The newcomer is Rylie Rutherford.
“She was a two-time All-American from McLennan Junior College out of Waco, Texas. She’s equally as good defensively and swings the crap out of it,” Lewis said. She’s a really strong kid. Those two kids are going to be both of our main catchers.
“They’ll split time. You need multiple catchers to get through a year.”
Back on the mound is senior Audrey McNeil. She was 13-8 a year ago with a 2.40 earned run average with 100 strikeouts while pitching 143 innings.
“I recruited her to Texas A&M-Corpus Christi and she ended up in the transfer portal,” Lewis said. “We needed depth in the circle. We pretty much had to overhaul our pitching staff. I knew what she was capable of, but she had only thrown like 15 innings the year before.

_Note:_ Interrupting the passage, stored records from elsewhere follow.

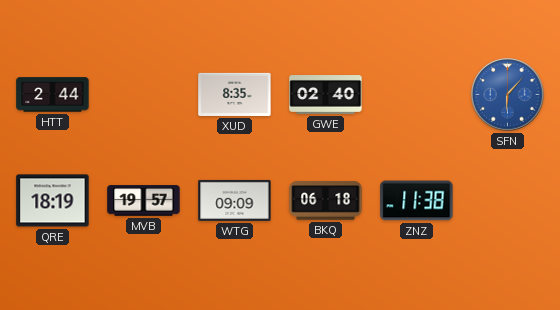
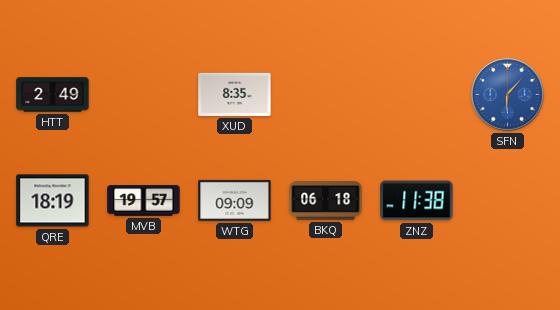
HTT: 2:44 -> 2:49
GWE: 02:40 -> none
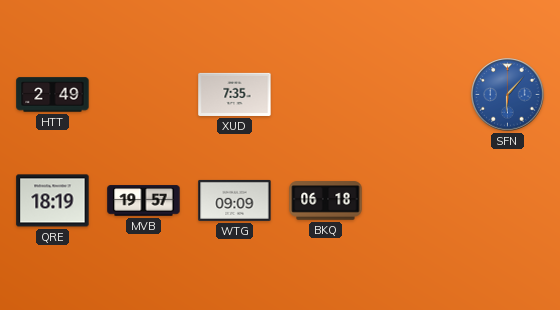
XUD: 8:35 -> 7:35
ZNZ: 11:38 -> none
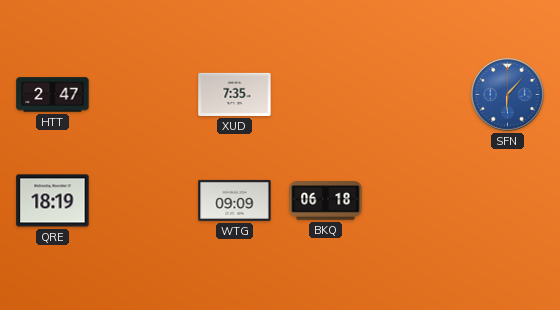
HTT: 2:49 -> 2:47
MVB: 19:57 -> none
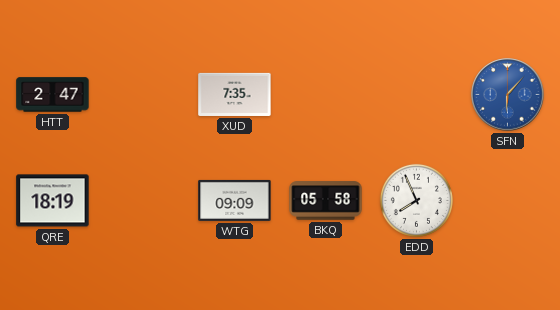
BKQ: 06:18 -> 05:58
EDD: none -> 7:56
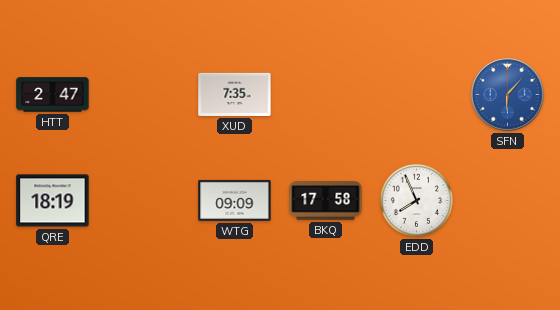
BKQ: 05:58 -> 17:58
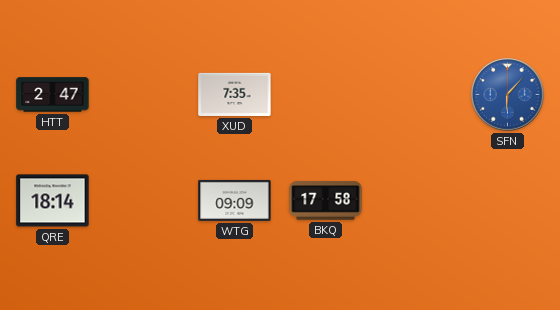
QRE: 18:19 -> 18:14
EDD: 7:56 -> none
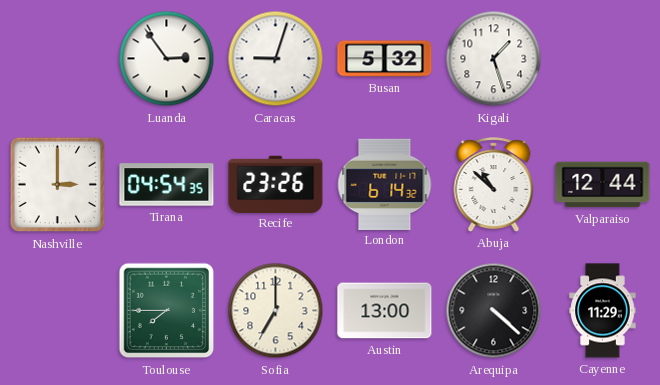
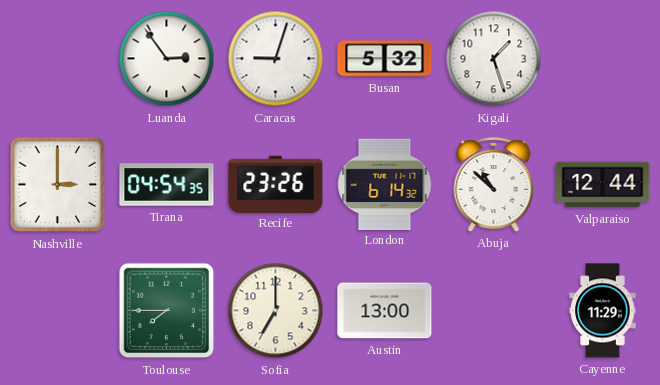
Arequipa: 4:22 -> none
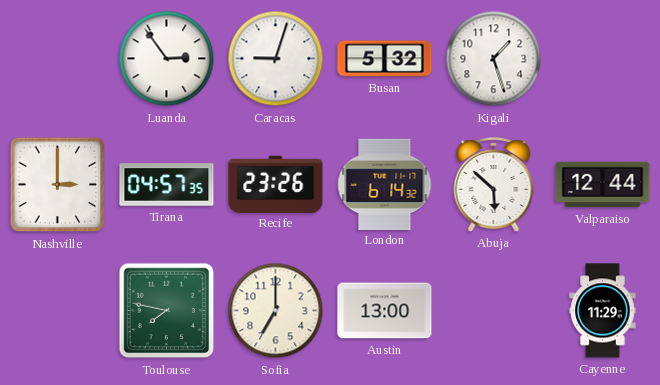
Tirana: 04:54 -> 04:57
Abuja: 10:52 -> 5:52
Toulouse: 7:45 -> 7:47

“I wasn’t necessarily sure what we were going to get out of her. When they’re unhappy mentally, you just never know, but I knew she could help us. Putting her in a healthy environment, I didn’t expect her to do what she did last year, but boy, we sure benefited from it. I expect her to have another solid senior year. She’s put in the work in the weight room and just trying to go out with a special final season.”
The other top of the rotation pitcher for Nicholls from a year ago is sophomore Molly Yoo.

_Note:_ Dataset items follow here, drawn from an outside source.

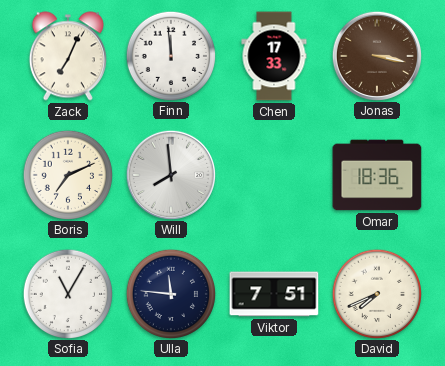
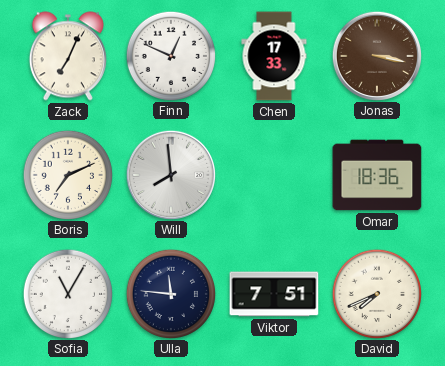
Finn: 11:59 -> 12:49
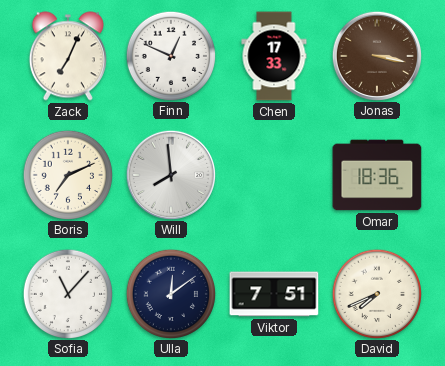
Sofia: 11:05 -> 11:07
Ulla: 11:46 -> 12:09
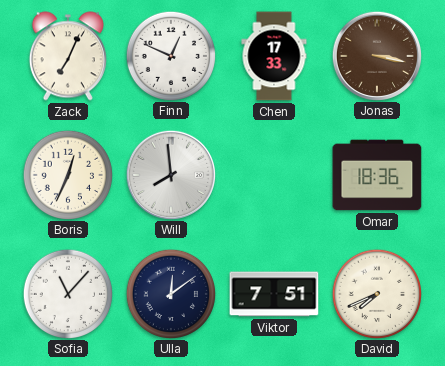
Boris: 7:11 -> 12:34
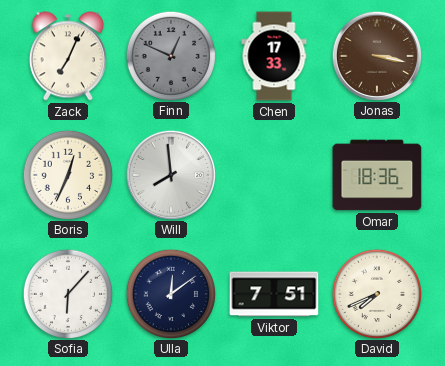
Finn dial: white -> grey
Sofia: 11:07 -> 6:07
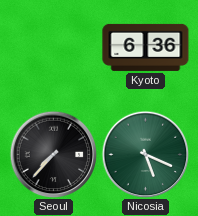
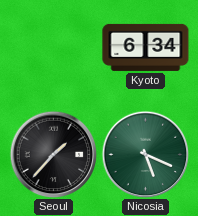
Kyoto: 6:36 -> 6:34
Seoul: 7:37 -> 1:37
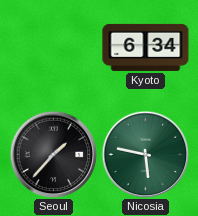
Nicosia: 5:19 -> 5:47
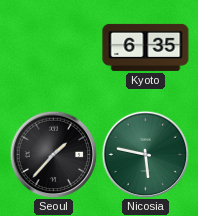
Kyoto: 6:34 -> 6:35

“(McNeill and Yoo) both threw over 130 innings and (Yoo’s) left-handed. They complement each other well,” said Lewis. “Audrey’s a drop ball, heavy change up pitcher and right-handed. Molly’s left-handed, and she throws a little harder. She was 63, 65 (mph), where Audrey’s 59, 61, but Molly’s curveball is special, and it breaks in on righties and people struggle with it. It’s different and especially coming from the left side, it’s something that people don’t see. Curve ball, rise ball, she’s got a lot of pitches change. She’s a kid that just doesn’t stop working.”
Another freshman pitcher from a year ago is Averi Paden.
“She had the third-most innings last year. She’s a real change-of-pace kid,” Lewis said. “She threw a lot of big games for us last year, starting at LSU. We only lost to LSU 4-3. She threw like four innings, and she throws slower left-handed, but it moves like crazy, and she changes speeds real well. So when we play teams like LSU when they’re used to seeing 70, and here comes 55, 56 with a lot of changeups on top of it, it really throws them off. She’s really kind of a specialty there but I know she wants to pitch more, too. She’s getting stronger. Her velocity is up.
Paden is among those who are expected to take some pressure off of the main two starters,
“Between her and Katy Sanders, Molly VandenBout, and Madison Fulfer, we hopefully expect they can eat up a lot more innings, so Molly (Yoo) and Audrey don’t have to because last year at the end of the year, they just ran out of gas and that’s where our season ended. They were gassed in the conference tournament,” said Lewis.